To remove bunches, or not? How we choose to manipulate grapevine canopies can have a significant impact on vine performance, according to two projects completed in 2018.
A team at the University of Adelaide, led by Associate Professor Cassandra Collins and Dr Roberta De Bei, evaluated a range of canopy management treatments over three seasons on Shiraz and Semillon vines across five South Australian regions, with a focus on how these change vine vigour and yield. Vine performance was assessed using measures of yield and yield components, canopy architecture, and berry and wine quality.
The canopy can be manipulated directly by physically removing leaves, bunches or shoots. However, indirect approaches (such as a cover crop or leaving more nodes at pruning) that induce some form of competition can regulate canopy growth and reduce vigour at a fraction of the cost of direct methods.
‘In some of the experimental trials the greatest impact on fruit and wine composition was found when indirect methods were applied, suggesting that we think carefully about how we manipulate our canopies’, said Roberta.
The team tracked changes in the canopy architecture in response to shoot and bunch thinning treatments and found that if the treatments weren’t dramatic then they rarely made a significant difference.
‘For example, with shoot thinning, which is a very common practice in many vineyards, if you don’t remove a significant proportion of the shoots (at least 40–50 per cent) then often you don’t have any significant impact on the canopy and final fruit and wine composition’, Cassandra said.

++++

_Task 1_. Please turn the records, from the line containing "rundan som jag" down to the line containing "Sie wollen wissen, w" with both of those lines included, into a JSON list of strings with one string per line. Leave out blank lines and the pictures.

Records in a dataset
++++

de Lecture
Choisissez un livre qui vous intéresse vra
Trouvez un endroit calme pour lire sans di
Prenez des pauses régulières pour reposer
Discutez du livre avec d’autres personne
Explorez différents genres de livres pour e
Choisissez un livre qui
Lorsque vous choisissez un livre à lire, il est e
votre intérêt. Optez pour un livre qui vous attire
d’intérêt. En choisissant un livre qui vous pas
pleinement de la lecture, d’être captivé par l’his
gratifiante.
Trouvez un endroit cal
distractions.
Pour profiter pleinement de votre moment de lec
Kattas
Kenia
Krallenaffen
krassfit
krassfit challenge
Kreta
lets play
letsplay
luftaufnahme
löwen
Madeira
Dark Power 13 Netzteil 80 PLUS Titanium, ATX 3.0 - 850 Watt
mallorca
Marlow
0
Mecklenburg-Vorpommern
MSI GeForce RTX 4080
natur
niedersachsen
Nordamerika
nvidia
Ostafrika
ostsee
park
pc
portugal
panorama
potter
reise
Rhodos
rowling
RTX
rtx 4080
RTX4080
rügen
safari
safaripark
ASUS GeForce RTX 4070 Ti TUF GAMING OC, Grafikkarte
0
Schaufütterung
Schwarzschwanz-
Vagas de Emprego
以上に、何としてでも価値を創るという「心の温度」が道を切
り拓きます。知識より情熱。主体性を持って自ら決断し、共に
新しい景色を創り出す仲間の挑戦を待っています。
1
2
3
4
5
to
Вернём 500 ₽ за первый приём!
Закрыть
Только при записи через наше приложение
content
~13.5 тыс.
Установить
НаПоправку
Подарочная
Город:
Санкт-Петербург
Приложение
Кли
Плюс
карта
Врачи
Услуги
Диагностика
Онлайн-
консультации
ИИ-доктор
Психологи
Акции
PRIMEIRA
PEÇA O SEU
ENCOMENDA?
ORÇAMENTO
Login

++++

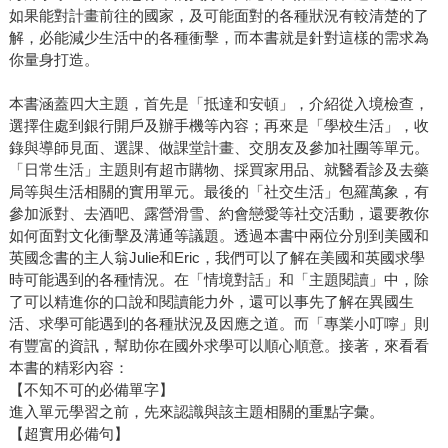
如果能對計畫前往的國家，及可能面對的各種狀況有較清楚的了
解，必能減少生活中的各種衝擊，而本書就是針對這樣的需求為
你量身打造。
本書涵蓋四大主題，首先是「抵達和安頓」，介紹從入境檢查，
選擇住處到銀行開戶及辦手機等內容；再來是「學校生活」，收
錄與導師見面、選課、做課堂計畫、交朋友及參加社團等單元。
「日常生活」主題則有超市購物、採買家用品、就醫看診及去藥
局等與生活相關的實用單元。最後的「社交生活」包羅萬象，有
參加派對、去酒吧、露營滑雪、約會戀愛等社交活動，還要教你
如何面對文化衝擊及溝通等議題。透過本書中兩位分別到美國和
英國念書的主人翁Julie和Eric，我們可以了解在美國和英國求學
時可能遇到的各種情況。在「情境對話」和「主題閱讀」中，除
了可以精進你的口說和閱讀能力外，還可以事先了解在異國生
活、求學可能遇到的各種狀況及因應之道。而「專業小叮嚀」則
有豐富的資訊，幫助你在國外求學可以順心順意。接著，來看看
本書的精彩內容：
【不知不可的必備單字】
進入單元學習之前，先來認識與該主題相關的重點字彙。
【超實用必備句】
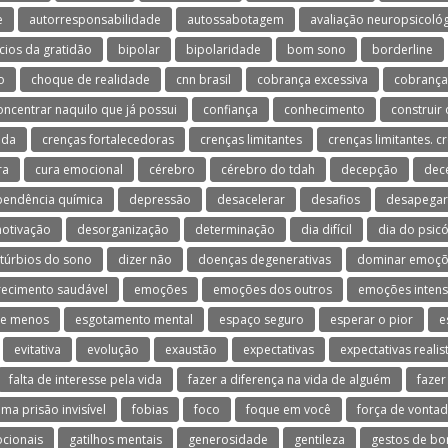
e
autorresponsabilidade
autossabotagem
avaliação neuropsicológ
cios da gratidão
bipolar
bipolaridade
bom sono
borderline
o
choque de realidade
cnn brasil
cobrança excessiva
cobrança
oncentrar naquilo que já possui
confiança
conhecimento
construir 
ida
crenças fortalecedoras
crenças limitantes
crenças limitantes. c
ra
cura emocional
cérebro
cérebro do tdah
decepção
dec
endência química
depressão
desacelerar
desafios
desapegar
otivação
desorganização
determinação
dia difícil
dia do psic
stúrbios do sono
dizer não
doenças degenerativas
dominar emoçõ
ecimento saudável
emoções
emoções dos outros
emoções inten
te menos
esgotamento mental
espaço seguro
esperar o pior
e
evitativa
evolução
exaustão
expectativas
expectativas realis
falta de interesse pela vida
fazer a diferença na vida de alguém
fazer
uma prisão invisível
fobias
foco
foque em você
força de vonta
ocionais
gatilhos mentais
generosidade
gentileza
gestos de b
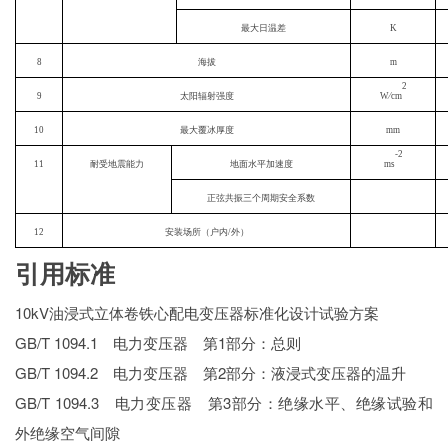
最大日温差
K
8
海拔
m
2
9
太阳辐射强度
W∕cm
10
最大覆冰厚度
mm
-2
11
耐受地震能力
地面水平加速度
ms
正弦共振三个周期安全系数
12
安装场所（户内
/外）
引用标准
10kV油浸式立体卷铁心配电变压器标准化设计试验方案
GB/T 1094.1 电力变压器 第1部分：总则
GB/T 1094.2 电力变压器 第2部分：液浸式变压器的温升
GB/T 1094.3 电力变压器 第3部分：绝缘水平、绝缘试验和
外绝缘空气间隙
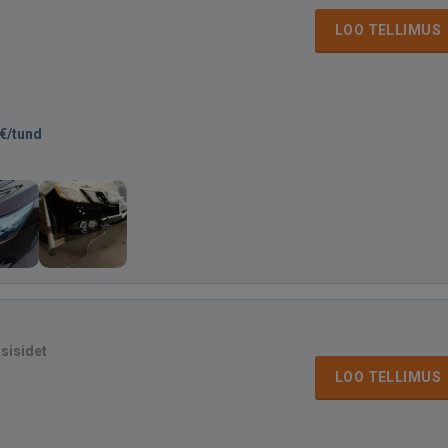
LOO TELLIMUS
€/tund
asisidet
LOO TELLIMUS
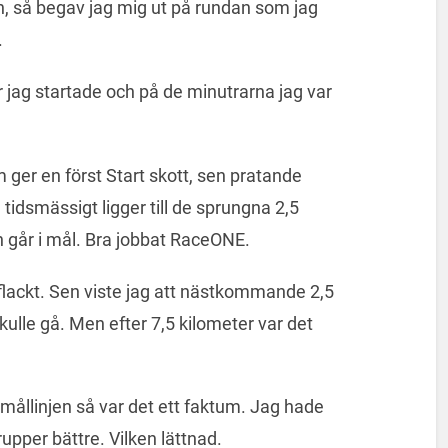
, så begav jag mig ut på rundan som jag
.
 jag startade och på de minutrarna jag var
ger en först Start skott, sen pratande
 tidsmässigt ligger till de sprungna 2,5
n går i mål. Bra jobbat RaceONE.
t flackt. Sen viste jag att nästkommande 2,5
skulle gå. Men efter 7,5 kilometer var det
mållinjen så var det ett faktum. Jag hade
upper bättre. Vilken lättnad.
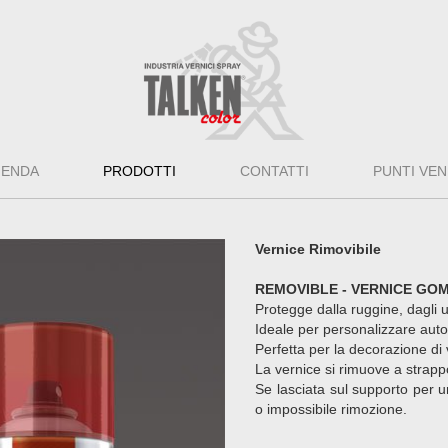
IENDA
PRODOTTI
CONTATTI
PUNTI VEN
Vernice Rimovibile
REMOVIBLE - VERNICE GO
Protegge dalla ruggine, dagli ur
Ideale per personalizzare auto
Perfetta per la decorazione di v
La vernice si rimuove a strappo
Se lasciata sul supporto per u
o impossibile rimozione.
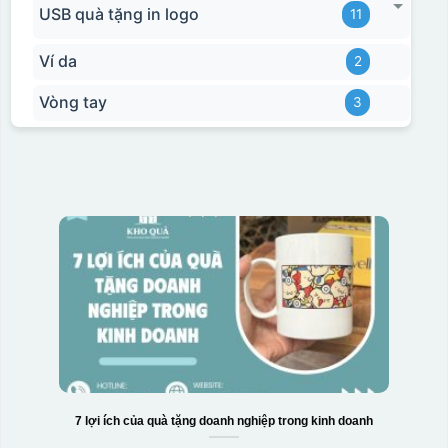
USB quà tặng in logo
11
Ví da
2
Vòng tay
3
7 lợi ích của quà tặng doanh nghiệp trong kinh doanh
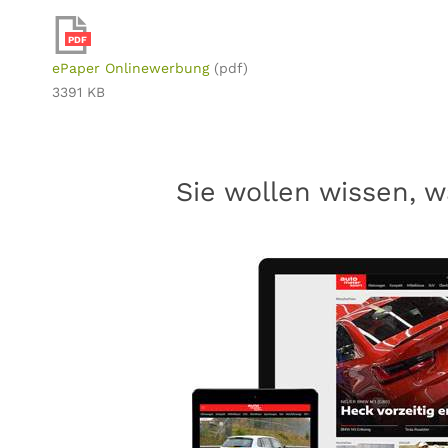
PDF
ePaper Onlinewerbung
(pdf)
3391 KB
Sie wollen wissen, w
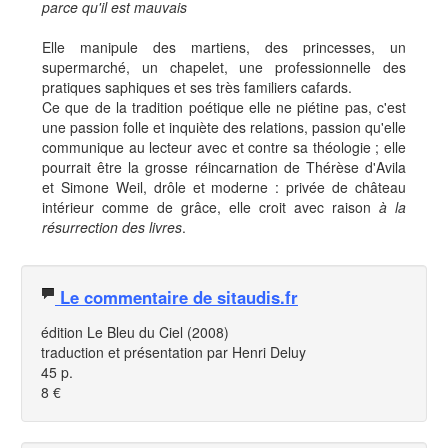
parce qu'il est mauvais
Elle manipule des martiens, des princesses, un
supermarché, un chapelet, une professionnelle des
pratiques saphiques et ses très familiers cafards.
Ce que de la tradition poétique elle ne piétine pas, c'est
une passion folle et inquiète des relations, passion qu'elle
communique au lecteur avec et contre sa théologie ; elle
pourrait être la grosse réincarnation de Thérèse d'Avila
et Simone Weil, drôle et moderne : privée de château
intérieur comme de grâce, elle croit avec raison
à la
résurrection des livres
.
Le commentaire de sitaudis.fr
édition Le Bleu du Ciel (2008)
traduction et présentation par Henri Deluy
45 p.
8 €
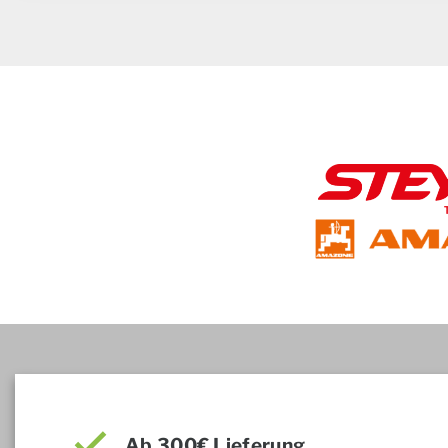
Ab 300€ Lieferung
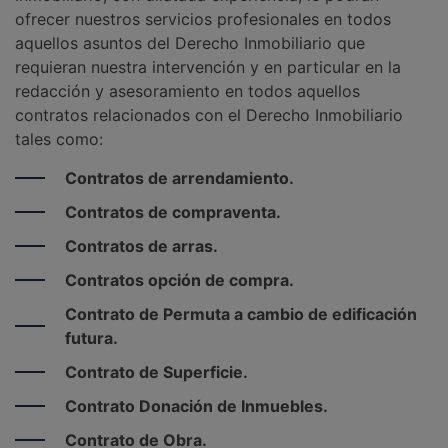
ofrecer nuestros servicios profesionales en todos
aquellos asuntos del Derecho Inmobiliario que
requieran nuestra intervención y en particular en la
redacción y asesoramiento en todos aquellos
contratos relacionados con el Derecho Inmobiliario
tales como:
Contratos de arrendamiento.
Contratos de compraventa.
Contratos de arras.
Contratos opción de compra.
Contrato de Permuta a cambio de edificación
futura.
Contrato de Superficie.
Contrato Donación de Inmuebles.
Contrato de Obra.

++++

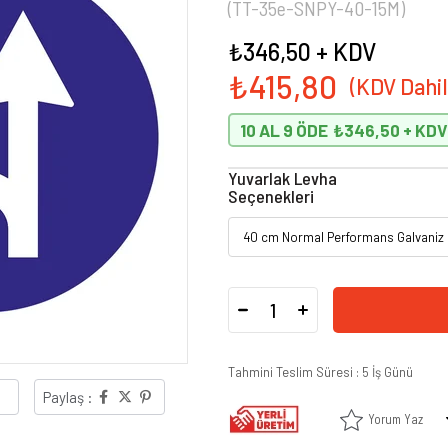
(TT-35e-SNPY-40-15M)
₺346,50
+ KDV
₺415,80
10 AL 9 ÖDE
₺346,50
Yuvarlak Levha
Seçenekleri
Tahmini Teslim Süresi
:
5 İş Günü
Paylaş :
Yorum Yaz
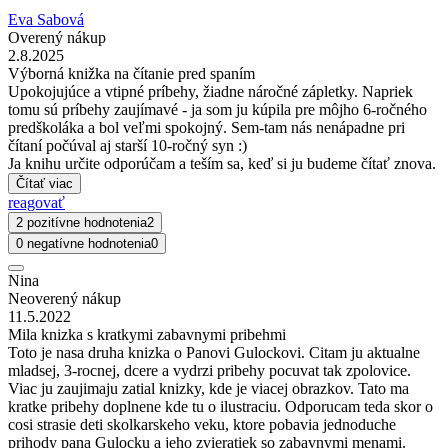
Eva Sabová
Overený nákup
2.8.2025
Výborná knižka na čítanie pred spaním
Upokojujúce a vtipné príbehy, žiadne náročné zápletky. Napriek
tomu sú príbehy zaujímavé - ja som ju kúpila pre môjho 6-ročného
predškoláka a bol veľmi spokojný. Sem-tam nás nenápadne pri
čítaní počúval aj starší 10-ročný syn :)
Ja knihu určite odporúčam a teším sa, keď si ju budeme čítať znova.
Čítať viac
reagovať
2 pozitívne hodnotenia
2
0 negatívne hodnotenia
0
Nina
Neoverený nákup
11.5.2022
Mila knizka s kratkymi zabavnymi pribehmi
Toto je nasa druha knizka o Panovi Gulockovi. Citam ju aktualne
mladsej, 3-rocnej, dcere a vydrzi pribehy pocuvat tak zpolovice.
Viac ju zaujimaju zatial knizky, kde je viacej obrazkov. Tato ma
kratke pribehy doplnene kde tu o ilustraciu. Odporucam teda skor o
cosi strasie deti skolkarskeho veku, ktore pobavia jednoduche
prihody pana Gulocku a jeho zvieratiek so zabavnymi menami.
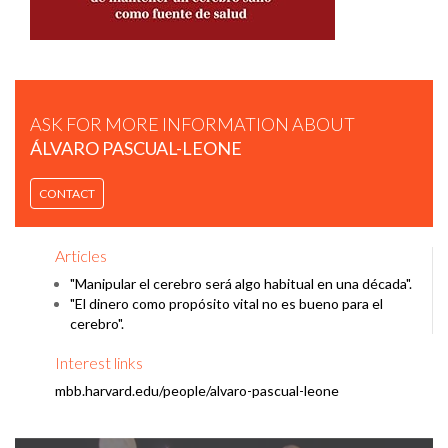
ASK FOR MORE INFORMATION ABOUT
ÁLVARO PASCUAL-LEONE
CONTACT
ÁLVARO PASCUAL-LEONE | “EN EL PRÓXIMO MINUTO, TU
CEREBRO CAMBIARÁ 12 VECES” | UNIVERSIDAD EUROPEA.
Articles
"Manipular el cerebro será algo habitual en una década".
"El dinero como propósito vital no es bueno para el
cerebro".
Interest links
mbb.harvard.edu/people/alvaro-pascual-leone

++++

_Task 2_. Repeat everything in the grapevine canopy text from "A team at the" down to "and wine quality.", substituting "Merlot" for "Shiraz".

_Exercise solution 1_.
[
  ", så begav jag mig ut på rundan som jag",
  ".",
  " jag startade och på de minutrarna jag var",
  "ger en först Start skott, sen pratande",
  " tidsmässigt ligger till de sprungna 2,5",
  "n går i mål. Bra jobbat RaceONE.",
  "t flackt. Sen viste jag att nästkommande 2,5",
  "skulle gå. Men efter 7,5 kilometer var det",
  "mållinjen så var det ett faktum. Jag hade",
  "upper bättre. Vilken lättnad.",
  "IENDA",
  "PRODOTTI",
  "CONTATTI",
  "PUNTI VEN",
  "Vernice Rimovibile",
  "REMOVIBLE - VERNICE GO",
  "Protegge dalla ruggine, dagli ur",
  "Ideale per personalizzare auto",
  "Perfetta per la decorazione di v",
  "La vernice si rimuove a strappo",
  "Se lasciata sul supporto per u",
  "o impossibile rimozione.",
  "USB quà tặng in logo",
  "11",
  "Ví da",
  "2",
  "Vòng tay",
  "3",
  "7 lợi ích của quà tặng doanh nghiệp trong kinh doanh",
  "PDF",
  "ePaper Onlinewerbung",
  "(pdf)",
  "3391 KB",
  "Sie wollen wissen, w"
]

_Exercise solution 2_.
A team at the University of Adelaide, led by Associate Professor Cassandra Collins and Dr Roberta De Bei, evaluated a range of canopy management treatments over three seasons on Merlot and Semillon vines across five South Australian regions, with a focus on how these change vine vigour and yield. Vine performance was assessed using measures of yield and yield components, canopy architecture, and berry and wine quality.